The U.S. Navy says the USS Michigan, a guided missile submarine, has docked in South Korea on a "routine visit." It is shown here in 2014 west of Manila, Philippines.

North Korea marked Tuesday's anniversary of the founding of its military with artillery drills, celebrations that took place as a U.S. guided missile submarine docked in South Korea and U.S. Navy ships conducted exercises with South Korea and Japan.

Meanwhile, envoys from the U.S., South Korea and Japan met in Tokyo to discuss the rising tensions with the rogue nation and "map out further punishment if the North goes ahead with more nuclear or missile tests," NPR's Anthony Kuhn reports.

"All three countries say they're counting on China to keep North Korea in check, but Beijing has said little except to call on everyone to exercise restraint," he adds.

Ahead of Tuesday's 85th anniversary of the Korean People's Army, there was concern that the North would mark the occasion with a nuclear or ballistic missile test, as it has in the past. But the day passed in North Korea without reports of a test.

Instead, "signs are detected that North Korea's military is conducting a large-scale drill around the eastern port city of Wonsan," according to South Korea's Yonhap News Agency, citing a government source.

North Korean Defense Minister Pak Yong Sik said Monday that "the situation prevailing on the Korean Peninsula is so tense that a nuclear war may break out due to the frantic war drills of the U.S. imperialists and their vassal forces for aggression," according to The Associated Press.

The destroyer USS Wayne E. Meyer is conducting exercises with a South Korean destroyer near the Korean Peninsula, while the USS Fitzgerald is doing drills with a Japanese destroyer west of Japan.

The U.S. Navy's 7th Fleet says these joint exercises "demonstrate a shared commitment to security and stability in Northeast Asia as well as the U.S. Navy's inherent flexibility to combine with allied naval forces in response to a broad range of situations."
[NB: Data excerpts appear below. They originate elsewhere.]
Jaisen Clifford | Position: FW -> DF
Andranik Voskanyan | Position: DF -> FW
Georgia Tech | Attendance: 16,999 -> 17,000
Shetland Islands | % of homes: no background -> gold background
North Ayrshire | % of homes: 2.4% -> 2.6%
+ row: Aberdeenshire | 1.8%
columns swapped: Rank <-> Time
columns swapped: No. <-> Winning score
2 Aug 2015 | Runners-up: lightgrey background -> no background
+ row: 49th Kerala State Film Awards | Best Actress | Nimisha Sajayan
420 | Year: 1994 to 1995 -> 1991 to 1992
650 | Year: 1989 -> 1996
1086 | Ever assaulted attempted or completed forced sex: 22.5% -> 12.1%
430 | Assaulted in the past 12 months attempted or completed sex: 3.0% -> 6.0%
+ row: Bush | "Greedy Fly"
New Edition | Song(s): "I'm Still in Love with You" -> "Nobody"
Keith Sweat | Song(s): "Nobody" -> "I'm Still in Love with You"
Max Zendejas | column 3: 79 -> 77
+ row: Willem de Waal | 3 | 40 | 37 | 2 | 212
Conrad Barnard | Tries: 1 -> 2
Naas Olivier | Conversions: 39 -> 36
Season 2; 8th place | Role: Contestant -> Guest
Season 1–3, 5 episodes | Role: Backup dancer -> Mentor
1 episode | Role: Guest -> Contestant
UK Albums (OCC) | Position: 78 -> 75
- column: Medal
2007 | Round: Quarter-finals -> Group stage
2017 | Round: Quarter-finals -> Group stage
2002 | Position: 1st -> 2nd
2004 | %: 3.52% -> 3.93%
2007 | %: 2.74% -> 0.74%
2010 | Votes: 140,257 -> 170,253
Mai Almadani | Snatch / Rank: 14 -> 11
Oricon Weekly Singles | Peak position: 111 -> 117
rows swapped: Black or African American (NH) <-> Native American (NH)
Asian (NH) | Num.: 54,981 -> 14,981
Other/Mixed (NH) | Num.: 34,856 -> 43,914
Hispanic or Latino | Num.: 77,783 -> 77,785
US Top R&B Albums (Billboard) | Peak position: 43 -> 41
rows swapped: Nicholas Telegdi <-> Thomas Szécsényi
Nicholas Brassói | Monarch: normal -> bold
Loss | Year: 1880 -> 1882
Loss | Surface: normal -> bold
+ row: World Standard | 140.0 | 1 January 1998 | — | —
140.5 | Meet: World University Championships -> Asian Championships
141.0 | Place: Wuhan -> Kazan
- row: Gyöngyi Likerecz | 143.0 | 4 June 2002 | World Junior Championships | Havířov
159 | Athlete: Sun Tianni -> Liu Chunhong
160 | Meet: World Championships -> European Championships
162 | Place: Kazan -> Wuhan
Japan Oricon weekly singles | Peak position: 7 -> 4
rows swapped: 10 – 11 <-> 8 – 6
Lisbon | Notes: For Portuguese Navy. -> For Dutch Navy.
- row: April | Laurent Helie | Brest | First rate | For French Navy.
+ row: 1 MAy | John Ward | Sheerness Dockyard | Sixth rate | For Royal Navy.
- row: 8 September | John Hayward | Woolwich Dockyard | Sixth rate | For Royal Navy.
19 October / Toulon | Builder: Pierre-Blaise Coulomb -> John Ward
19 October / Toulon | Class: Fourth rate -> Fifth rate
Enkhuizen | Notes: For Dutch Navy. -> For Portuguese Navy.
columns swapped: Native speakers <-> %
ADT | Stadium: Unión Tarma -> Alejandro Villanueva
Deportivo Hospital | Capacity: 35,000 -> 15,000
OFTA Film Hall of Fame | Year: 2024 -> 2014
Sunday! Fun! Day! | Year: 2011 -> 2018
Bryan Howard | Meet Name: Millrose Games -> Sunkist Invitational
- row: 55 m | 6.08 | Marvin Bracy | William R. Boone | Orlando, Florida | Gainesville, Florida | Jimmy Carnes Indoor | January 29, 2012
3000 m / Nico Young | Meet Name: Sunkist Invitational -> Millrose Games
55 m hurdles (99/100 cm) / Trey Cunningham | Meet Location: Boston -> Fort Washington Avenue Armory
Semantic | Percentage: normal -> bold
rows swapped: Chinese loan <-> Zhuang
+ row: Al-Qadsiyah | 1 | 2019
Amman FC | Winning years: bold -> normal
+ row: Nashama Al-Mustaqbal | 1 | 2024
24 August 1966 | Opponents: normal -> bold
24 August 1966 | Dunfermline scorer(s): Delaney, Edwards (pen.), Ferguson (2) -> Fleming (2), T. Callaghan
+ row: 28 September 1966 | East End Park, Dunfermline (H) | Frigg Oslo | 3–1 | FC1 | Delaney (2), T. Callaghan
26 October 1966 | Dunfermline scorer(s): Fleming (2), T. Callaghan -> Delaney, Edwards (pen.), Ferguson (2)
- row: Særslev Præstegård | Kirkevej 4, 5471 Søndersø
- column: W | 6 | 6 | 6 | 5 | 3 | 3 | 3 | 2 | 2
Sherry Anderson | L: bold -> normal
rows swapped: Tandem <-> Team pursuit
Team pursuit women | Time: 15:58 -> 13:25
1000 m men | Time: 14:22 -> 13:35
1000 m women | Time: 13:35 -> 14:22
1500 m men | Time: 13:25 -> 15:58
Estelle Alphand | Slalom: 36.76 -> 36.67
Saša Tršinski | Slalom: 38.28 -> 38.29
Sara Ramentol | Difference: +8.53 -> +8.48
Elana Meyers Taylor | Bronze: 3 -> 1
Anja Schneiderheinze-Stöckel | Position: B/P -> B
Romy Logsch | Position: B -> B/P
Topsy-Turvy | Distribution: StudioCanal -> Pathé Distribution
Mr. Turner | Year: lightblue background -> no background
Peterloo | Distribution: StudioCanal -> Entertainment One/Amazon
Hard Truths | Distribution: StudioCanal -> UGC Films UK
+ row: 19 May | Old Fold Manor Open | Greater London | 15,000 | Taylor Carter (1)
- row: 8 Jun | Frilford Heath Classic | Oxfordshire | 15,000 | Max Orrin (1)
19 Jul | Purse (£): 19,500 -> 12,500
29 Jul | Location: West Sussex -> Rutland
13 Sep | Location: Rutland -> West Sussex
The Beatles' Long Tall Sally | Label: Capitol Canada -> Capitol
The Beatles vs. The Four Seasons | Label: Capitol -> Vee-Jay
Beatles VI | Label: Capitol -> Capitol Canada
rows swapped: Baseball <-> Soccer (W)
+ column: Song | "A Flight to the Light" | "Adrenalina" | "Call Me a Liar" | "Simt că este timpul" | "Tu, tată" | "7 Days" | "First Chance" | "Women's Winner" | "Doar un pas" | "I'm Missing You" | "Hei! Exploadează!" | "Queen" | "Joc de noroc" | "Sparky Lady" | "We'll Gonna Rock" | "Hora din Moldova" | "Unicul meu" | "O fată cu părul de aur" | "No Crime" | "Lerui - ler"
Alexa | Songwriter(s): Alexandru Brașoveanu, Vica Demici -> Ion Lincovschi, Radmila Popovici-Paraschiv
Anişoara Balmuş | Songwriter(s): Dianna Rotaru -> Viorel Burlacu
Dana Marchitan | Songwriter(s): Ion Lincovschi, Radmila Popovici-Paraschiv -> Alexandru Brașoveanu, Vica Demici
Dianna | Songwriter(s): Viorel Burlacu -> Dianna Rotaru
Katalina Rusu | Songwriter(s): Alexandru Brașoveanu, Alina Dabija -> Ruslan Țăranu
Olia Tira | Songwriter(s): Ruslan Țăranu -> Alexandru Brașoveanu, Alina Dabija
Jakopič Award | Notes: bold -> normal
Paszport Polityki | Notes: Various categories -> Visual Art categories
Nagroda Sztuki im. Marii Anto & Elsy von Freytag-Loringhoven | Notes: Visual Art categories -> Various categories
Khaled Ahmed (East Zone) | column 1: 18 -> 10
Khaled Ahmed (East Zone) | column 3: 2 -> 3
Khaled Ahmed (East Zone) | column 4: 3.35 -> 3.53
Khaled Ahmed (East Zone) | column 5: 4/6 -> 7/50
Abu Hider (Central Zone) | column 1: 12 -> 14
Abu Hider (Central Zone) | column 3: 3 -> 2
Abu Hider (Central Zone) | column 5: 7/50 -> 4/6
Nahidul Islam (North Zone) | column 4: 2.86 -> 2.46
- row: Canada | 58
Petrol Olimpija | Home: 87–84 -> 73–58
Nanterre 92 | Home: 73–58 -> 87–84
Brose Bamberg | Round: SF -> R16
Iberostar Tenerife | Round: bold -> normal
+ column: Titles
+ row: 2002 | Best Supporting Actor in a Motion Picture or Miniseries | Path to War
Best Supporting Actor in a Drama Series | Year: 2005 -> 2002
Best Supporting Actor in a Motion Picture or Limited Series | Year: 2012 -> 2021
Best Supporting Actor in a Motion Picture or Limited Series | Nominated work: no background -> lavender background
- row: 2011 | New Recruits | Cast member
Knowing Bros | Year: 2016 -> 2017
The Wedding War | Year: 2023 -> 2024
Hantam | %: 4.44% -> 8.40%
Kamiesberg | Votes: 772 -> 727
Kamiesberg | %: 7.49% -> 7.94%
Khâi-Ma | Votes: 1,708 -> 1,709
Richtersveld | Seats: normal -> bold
According to the 7th Fleet, the submarine USS Michigan's visit to South Korea is "routine" and part of a "regularly scheduled deployment to the Western Pacific." The vessel is "one of the largest submarines in the world," it says, and is armed with tactical missiles.

Anthony reports that the USS Michigan is "not expected to participate in any exercises."

North Korean news outlets have also said that the country is prepared to attack the USS Carl Vinson's strike group if provoked. As The Two-Way reported Monday, "the Nimitz-class aircraft carrier was rerouted toward North Korea earlier this month, after initial confusion over its strike group's deployment — including remarks by President Trump that he was sending 'an armada' to the Korean Peninsula."

"We are sending an armada, very powerful. We have submarines, very powerful, far more powerful than the aircraft carrier," Trump told Fox Business earlier this month.